§ **Page-level text extractions**:
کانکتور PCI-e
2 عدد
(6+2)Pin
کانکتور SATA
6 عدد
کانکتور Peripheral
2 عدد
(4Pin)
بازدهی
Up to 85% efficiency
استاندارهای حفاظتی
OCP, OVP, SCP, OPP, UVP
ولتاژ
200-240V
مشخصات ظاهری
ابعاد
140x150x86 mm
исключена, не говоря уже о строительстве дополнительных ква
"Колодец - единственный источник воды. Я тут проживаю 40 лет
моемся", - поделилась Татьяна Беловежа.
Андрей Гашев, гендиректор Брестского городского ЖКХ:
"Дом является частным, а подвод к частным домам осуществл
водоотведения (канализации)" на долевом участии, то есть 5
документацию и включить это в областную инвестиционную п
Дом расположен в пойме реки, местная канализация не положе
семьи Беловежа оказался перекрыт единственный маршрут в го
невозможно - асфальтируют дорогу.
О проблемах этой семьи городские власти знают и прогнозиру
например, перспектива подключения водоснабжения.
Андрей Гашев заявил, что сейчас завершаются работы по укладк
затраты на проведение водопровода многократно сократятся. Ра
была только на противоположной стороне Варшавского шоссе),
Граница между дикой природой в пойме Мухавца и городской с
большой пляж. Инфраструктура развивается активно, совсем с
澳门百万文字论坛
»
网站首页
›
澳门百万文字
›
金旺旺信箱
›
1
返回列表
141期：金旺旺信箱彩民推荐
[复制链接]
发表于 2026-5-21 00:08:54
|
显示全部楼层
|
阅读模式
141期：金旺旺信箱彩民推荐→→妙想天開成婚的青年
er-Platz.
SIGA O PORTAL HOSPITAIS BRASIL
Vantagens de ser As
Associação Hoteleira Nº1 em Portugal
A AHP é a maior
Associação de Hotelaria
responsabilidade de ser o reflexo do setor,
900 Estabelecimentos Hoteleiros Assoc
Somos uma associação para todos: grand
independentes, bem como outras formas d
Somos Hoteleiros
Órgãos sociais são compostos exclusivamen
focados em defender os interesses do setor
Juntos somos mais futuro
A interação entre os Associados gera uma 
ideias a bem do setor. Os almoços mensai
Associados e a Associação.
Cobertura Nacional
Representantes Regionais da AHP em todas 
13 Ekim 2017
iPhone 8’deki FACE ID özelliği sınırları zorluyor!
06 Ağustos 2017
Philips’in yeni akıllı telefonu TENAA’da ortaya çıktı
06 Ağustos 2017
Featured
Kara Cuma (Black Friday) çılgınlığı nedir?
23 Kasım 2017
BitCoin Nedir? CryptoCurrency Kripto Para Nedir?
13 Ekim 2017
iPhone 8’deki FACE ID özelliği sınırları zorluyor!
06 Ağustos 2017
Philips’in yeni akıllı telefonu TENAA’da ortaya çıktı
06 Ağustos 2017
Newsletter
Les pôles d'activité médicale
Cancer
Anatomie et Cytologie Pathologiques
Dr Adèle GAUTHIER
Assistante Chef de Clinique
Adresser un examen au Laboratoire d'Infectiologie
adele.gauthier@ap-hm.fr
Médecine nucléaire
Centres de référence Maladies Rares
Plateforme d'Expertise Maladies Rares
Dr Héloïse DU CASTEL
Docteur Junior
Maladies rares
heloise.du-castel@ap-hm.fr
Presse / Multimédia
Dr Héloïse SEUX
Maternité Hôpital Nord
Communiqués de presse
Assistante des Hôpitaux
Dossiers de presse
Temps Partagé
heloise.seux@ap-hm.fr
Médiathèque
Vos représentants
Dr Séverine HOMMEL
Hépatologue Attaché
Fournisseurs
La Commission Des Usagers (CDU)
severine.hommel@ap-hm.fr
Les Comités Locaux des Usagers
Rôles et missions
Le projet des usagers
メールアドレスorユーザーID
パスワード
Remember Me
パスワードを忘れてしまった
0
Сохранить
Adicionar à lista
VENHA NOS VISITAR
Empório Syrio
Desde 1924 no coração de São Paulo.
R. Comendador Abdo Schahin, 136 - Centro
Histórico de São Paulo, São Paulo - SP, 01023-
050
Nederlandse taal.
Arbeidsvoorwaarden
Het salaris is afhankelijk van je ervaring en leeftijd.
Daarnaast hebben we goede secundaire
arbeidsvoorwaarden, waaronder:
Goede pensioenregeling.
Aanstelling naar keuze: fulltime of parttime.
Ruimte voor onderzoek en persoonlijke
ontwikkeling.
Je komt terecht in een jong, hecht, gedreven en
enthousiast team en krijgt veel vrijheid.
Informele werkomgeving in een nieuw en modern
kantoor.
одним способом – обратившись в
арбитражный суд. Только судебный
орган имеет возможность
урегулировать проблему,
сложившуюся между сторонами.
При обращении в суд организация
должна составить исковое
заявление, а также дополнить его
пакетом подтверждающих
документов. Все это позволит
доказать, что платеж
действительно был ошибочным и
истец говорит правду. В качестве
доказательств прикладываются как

§ **PROBLEM DETAILS**: Report each line above containing the string "Беловежа".

§ **FINAL ANSWER**:
моемся", - поделилась Татьяна Беловежа.
семьи Беловежа оказался перекрыт единственный маршрут в го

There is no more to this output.